- Endodonzia
L’endodonzia è la branca dell’odontoiatria che si occupa della diagnosi e del trattamento delle patologie che interessano la polpa dentale — il tessuto interno del dente che contiene nervi e vasi sanguigni.
Quando la polpa è infiammata o infetta, il trattamento endodontico (comunemente chiamato devitalizzazione) consente di conservare il dente e mantenerne la funzione nel tempo.
Ogni procedura viene eseguito sotto isolamento dell’area da trattare, con l’ausilio di strumenti ingrandenti e materiali biocompatibili, dopo una valutazione clinica e radiografica accurata.
Il trattamento endodontico ha l’obiettivo di rimuovere il tessuto pulpare compromesso, disinfettare i canali radicolari e sigillarli in modo permanente, prevenendo recidive infettive.
L’endodonzia si rende necessaria in caso di:
carie profonde che raggiungono la polpa,
fratture dentali che coinvolgono la camera pulpare,
necrosi o infezioni croniche,
trattamenti precedenti non più adeguati.
Come avviene il trattamento
Dopo la diagnosi, il medico odontoiatra pianifica la procedura con l’ausilio di esami radiografici e strumenti digitali.
Durante la seduta:
viene praticata l’anestesia locale;
si accede alla camera pulpare per rimuovere il tessuto infetto o necrotico;
i canali radicolari vengono sagomati, disinfettati e sigillati con materiali specifici.

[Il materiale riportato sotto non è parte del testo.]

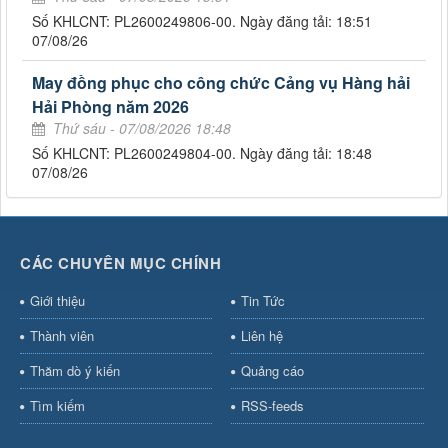
Số KHLCNT: PL2600249806-00. Ngày đăng tải: 18:51
07/08/26
May đồng phục cho công chức Cảng vụ Hàng hải
Hải Phòng năm 2026
Thứ sáu - 07/08/2026 18:48
Số KHLCNT: PL2600249804-00. Ngày đăng tải: 18:48
07/08/26
CÁC CHUYÊN MỤC CHÍNH
Giới thiệu
Tin Tức
Thành viên
Liên hệ
Thăm dò ý kiến
Quảng cáo
Tìm kiếm
RSS-feeds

La durata del trattamento varia in base alla complessità anatomica del dente e alla presenza di eventuali infezioni.
Al termine, il dente viene ricostruito provvisoriamente o in modo definitivo con materiali idonei a garantirne la stabilità.
Indicazioni e benefici attesi
L’endodonzia è indicata per:
eliminare infezioni e infiammazioni della polpa dentale,
conservare denti che altrimenti dovrebbero essere estratti,
risolvere dolori acuti o sensibilità persistenti,
preparare denti che necessitano di ricostruzioni protesiche.
I benefici attesi sono la risoluzione della sintomatologia e il mantenimento della funzione masticatoria, nel rispetto della salute dei tessuti periapicali.
L’esito dipende dalla situazione clinica iniziale, dall’igiene orale del paziente e dal rispetto dei controlli programmati.
Effetti collaterali e controindicazioni
Dopo la terapia endodontica possono manifestarsi effetti temporanei, come:
lieve sensibilità alla masticazione,
gonfiore o dolore moderato nelle ore successive,
fastidio nella zona trattata, gestibile con analgesici prescritti dal medico.
Il trattamento è controindicato o da rinviare in caso di:
infezioni acute sistemiche,
impossibilità di isolamento del campo operatorio,
condizioni cliniche generali che richiedano ulteriori accertamenti.
Ogni decisione terapeutica viene presa dal medico in accordo con il paziente e solo dopo valutazione individuale.
Le informazioni presenti in questa pagina hanno esclusiva finalità divulgativa e non sostituiscono la visita odontoiatrica. L’endodonzia è una procedura di competenza del medico odontoiatra e deve essere eseguita solo dopo valutazione clinica individuale, illustrazione dei benefici, limiti e possibili rischi, e raccolta del consenso informato.